She thought we would only do three caches and cover about two miles total distance. Instead, after finding "Brownies on the Move," we decided to check out the trail. We walked up, then up some more, and the rhythm of motion kept us going all the way up to "Table Rock with a View."



We had a hard time finding that one because the hint didn't match the cache's location. Since some muggles found the cache a while ago, I wonder if it was put in a different place from the cache owner's hiding spot.
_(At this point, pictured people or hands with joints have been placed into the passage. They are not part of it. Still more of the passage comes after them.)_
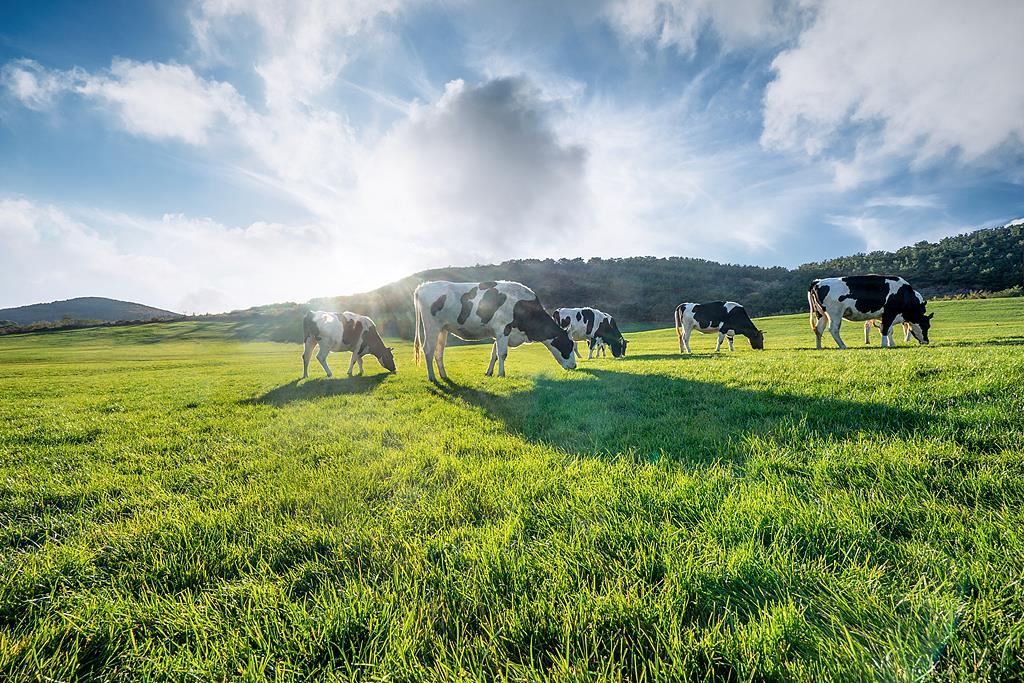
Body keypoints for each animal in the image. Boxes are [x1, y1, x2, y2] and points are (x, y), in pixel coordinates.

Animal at [413, 280, 577, 382]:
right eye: (569, 346)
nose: (575, 366)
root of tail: (423, 286)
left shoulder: (499, 333)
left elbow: (494, 354)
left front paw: (489, 372)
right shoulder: (503, 329)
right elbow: (502, 354)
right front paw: (501, 374)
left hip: (443, 329)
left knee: (438, 352)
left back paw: (444, 375)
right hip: (431, 326)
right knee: (428, 350)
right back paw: (432, 377)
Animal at [806, 274, 937, 350]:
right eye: (927, 325)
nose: (926, 341)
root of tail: (818, 281)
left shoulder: (884, 316)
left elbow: (888, 330)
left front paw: (890, 343)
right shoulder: (889, 313)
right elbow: (885, 329)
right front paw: (884, 345)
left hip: (821, 314)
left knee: (818, 330)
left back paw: (819, 347)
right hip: (835, 313)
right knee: (833, 329)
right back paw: (843, 346)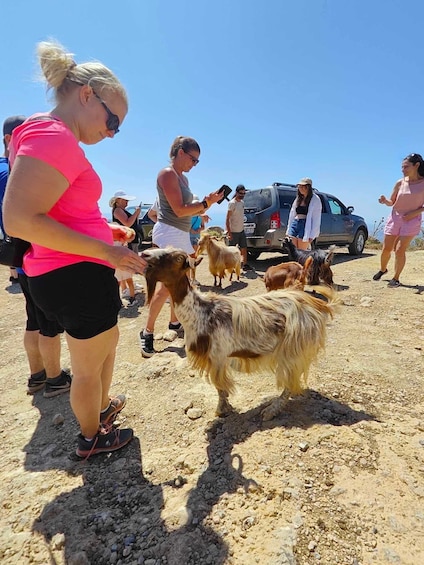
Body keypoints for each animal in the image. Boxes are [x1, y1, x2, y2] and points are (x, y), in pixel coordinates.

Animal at [142, 247, 338, 418]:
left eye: (178, 258)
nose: (145, 254)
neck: (200, 312)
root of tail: (319, 305)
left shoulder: (217, 356)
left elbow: (220, 386)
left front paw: (222, 410)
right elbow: (220, 386)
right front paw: (225, 407)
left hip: (293, 348)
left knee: (289, 381)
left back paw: (271, 411)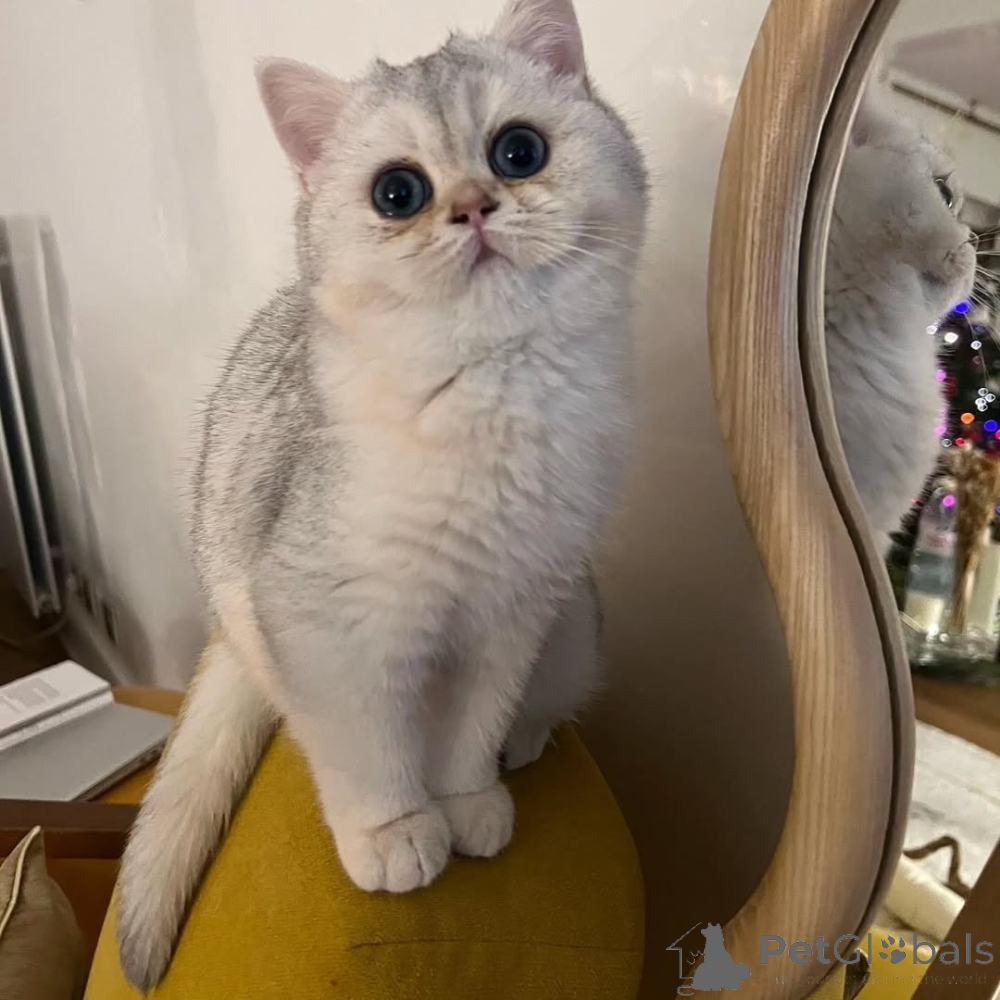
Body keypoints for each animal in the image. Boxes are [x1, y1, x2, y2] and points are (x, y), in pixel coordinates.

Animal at [116, 0, 647, 990]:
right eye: (398, 194)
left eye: (519, 151)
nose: (473, 205)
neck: (492, 392)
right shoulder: (328, 622)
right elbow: (369, 748)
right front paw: (398, 831)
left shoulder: (513, 611)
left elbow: (472, 726)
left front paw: (467, 798)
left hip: (576, 626)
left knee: (545, 704)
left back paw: (524, 742)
It was only .3 to the next cache, "Out in the Open," and it didn't look like a rough trail, so we took off towards it. I had brought a cache with me and in one particularly cool spot, near some huge boulders, with a great view of the ocean and San Diego and Pt. Loma in the distance, I placed it. Too bad it wasn't a beautiful, sunny clear day.





We took several readings to make sure of their accuracy and I took a spoiler picture because the cache is very well-hidden.



T.R. Violin's "Out in the Open" is just that. An Altoid's tin sitting on a little rock ledge. We thought about covering it up until we reflected on the cache name . . .

We had fun "bushwhacking" back to the trail, following a wash and then doing some boulder hopping. It didn't look very far to the trail across the little canyon, but the distance was deceiving. Perhaps because it was overcast and there were no shadows for clues.

After finally getting back to the car, I was ready for some easy, drive-by caches and we did a couple of those before doing an interesting multi cache that showed us "2 Picos" and "93 Buzones." That was a fun cache . . . and the final location allowed us to get a "two-fer." I don't know how the second cache at that location got approved because it is only about 75 feet away from the final stage of the Multi.

The last cache of the day was a DNF. We found the feature we were supposed to find, but didn't find the log we needed to sign to make our find "official."